Overall, it can be concluded that the presence of a small amount of conductive carbon to a Si/PAA fiber anode at a Si areal loading of ~1.0 mg_Si/cm² had no real effect on long-term (55 cycles) effective gravimetric capacity (comparing curve 1 in Figure 6 with the average of curves 3 and 4 in Figure 3a).

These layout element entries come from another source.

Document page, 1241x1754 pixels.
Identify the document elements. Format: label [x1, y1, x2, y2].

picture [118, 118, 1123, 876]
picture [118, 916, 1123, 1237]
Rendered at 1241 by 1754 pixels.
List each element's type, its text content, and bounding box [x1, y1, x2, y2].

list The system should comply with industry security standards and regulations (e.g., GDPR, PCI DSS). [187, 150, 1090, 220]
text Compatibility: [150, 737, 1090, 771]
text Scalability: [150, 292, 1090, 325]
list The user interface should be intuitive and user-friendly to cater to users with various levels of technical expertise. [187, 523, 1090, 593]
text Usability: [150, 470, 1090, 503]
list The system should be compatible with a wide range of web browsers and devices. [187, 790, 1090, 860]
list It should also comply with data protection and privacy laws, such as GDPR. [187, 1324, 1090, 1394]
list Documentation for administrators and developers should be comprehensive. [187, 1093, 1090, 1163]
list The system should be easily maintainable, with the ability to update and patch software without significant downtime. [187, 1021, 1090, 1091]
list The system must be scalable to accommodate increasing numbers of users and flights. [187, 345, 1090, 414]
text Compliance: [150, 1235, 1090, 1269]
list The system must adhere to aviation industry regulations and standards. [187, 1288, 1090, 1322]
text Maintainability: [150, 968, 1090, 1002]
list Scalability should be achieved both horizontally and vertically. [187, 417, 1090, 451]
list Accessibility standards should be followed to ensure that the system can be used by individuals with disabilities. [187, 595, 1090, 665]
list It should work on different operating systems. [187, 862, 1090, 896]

Fiber mat anodes in Figure 6 with a Si loading of 0.97 mg_Si/cm² and 0.70 mg_Si/cm² exhibited stable cycling performance for carbon contents of 3 wt.% and 6 wt.%, respectively. The former also had the highest areal capacity after 50 charge/discharge cycles (1.38 mAh/cm²) of all the anodes examined in this study. A comparison of the long-term capacity of anode 1 in Figure 7 (0.97 mg_Si/cm² with 3 wt.% C) with the average capacity of Si/PAA anodes 3 and 4 in Figure 3a (0.95 and 1.0 mg_Si/cm² with 0 wt.% C) shows no improvement in gravimetric capacity with carbon addition. There was no direct correlation between carbon content and cycle stability nor was there a correlation between cycle stability and total anode solids content (weight of PAA + Si + C). There was no significant difference in fiber morphology when carbon powder was added to the Si/PAA electrospinning solution nor did the fiber appearance change with varying carbon content. The similarity in fiber morphology with different amounts of carbon is shown by the top-down SEM images of welded/compacted anode fiber mats containing 6 wt.% carbon (0.92 mg_Si/cm²) and 12 wt.% carbon (0.62 mg_Si/cm²) in Figure 7. The significant capacity fade shown in Figure 6 for fiber anode 5 and for slurry anodes 3 and 4 in Figure 3b provide some evidence that the over-riding deleterious effect of high Si loading (loadings > 1.0 mg_Si/cm²) on anode durability dominates over both morphology (slurry or fiber anodes) and composition (anodes with or without carbon). The precise cause for such anode performance deterioration will require further study.

4. Conclusions

A new fiber-based anode architecture based on electrospun Si/PAA fibers and on Si/C/PAA fibers with a low carbon content has been investigated in Li-ion coin cells. Without the addition of conductive carbon, a stable effective capacity of about 1500 mAh/g was obtained at 1C after 50 cycles when the Si areal loading was 0.3 mg_Si/cm² and a stable capacity of 800 mAh/g was achieved when the Si loading was 0.95–1.0 mg_Si/cm². Stable charge/discharge cycling was also observed with slurry-cast Si/PAA anodes, but the capacities were significantly lower than the fiber mat anodes. This study demonstrates for the first time that Si nanoparticle anodes can undergo lithiation/delithiation in the absence of electrically conductive carbon. Attempts to increase the gravimetric capacity at a Si loading greater than 1.0 mg_Si/cm² by the addition of carbon nanoparticles (at 9 and 12 wt.%) resulted in capacity fade. The addition of 3 wt.% or 6 wt.% carbon to Si/PAA fiber mat anodes at Si areal loadings ≤ 1.0 mg_Si/cm² had no effect on anode performance. Future work will focus on increasing the Si areal loading by increasing the Si/PAA weight ratio of electropsun fibers while maintaining inter-fiber and/or intra-fiber porosity to accommodate Si particle volume changes during charge/discharge cycling.